Genesis 21, Matthew 20, Nehemiah 10, Acts 20

DateVersionReading Plan
@January 20, 2024ESV (2016)M’Cheyne Plan 2024

Genesis 21

Genesis 21:10–13 (ESV) 10 So she said to Abraham, “Cast out this slave woman with her son, for the son of this slave woman shall not be heir with my son Isaac.” 11 And the thing was very displeasing to Abraham on account of his son. 12 But God said to Abraham, “Be not displeased because of the boy and because of your slave woman. Whatever Sarah says to you, do as she tells you, for through Isaac shall your offspring be named. 13 And I will make a nation of the son of the slave woman also, because he is your offspring.”

Abraham was greatly displeased at Sarah’s attitude toward Hagar and his son. Ishmael was not the son from whom all of Abraham’s offspring was to be named, but he was still his son and possessed a share of Abraham’s estate. However, God steps in and reassures Abraham that He will protect Hagar and Ismael and also make a nation of them. It is a beautiful example of God’s gracious intercession and provision.

Matthew 20

Matthew 20:8–10 (ESV) 8 And when evening came, the owner of the vineyard said to his foreman, ‘Call the laborers and pay them their wages, beginning with the last, up to the first.’ 9 And when those hired about the eleventh hour came, each of them received a denarius. 10 Now when those hired first came, they thought they would receive more, but each of them also received a denarius. 11 And on receiving it they grumbled at the master of the house, 12 saying, ‘These last worked only one hour, and you have made them equal to us who have borne the burden of the day and the scorching heat.’

Jesus’ parable of the vineyard laborers is powerful and possesses an incredibly wide application. So often we see ourselves as deserving or entitled to certain treatment, compensation or consideration. This transactional mentality can have detrimental effect not only in our workplaces but in all of our relationships. We feel it only “fair” that we receive due reciprocation, but if we truly understood what we deserve—death and eternal separation from our Creator—our approach would be much different. The truth is we are owed nothing. It is by God’s grace alone that we exist and are sustained.

Nehemiah 10

Nehemiah 10:28–29 (ESV) 28 “The rest of the people, the priests, the Levites, the gatekeepers, the singers, the temple servants, and all who have separated themselves from the peoples of the lands to the Law of God, their wives, their sons, their daughters, all who have knowledge and understanding, 29 join with their brothers, their nobles, and enter into a curse and an oath to walk in God’s Law that was given by Moses the servant of God, and to observe and do all the commandments of the LORD our Lord and his rules and his statutes.

That the people entered “into a curse and an oath to walk in God’s Law” seemed worthy to unpack. It seems strange to us (or to me, at least) that one would willingly enter into a “curse” with God.
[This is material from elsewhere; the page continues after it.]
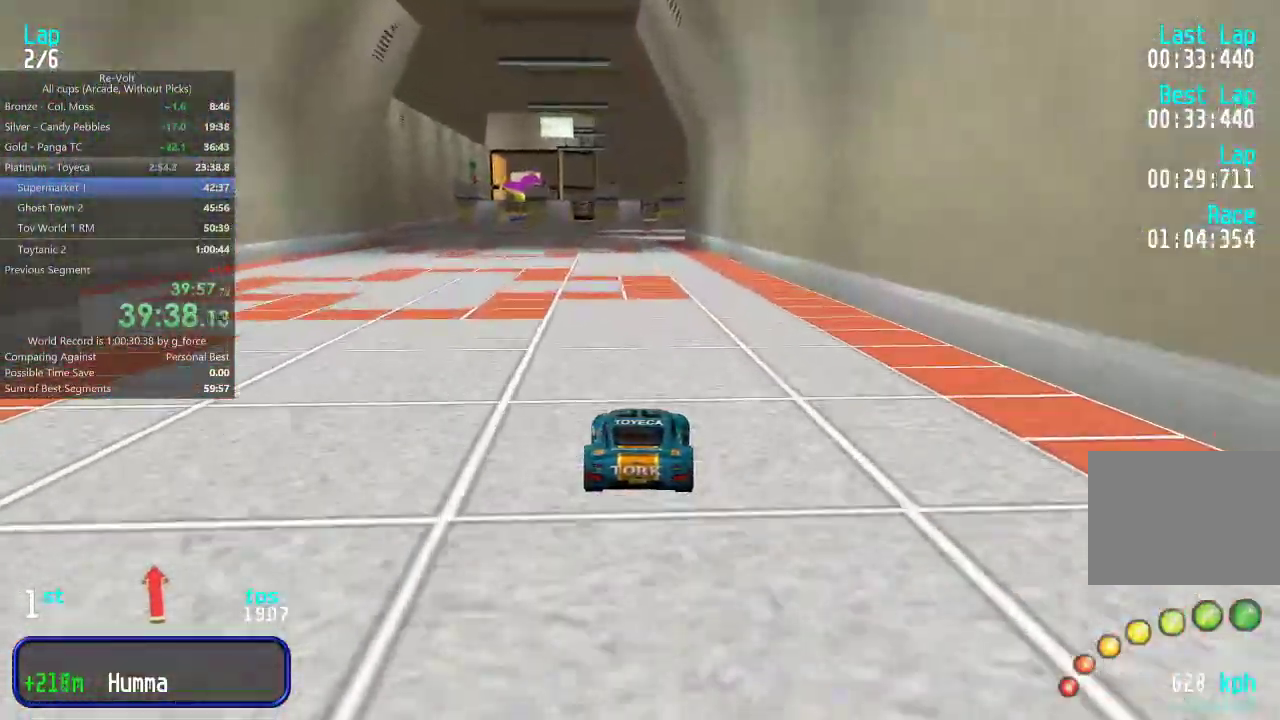
{"keys": ["up"], "events": []}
Interestingly, some translations do not use the word “curse” alongside “oath”, but instead use verbiage of “commit themselves” (CSB) or “bound themselves” (NLT). However, the word “curse” carries more weight and speaks to the gravity of the agreement into which they were entering and that there would be serious repercussions for non-compliance. It is no small thing to take an oath with God and Jesus Himself advised against it entirely in Matt: 5:33-34.

Acts 20

Acts 20:9–12 (ESV) 9 And a young man named Eutychus, sitting at the window, sank into a deep sleep as Paul talked still longer. And being overcome by sleep, he fell down from the third story and was taken up dead. 10 But Paul went down and bent over him, and taking him in his arms, said, “Do not be alarmed, for his life is in him.” 11 And when Paul had gone up and had broken bread and eaten, he conversed with them a long while, until daybreak, and so departed. 12 And they took the youth away alive, and were not a little comforted.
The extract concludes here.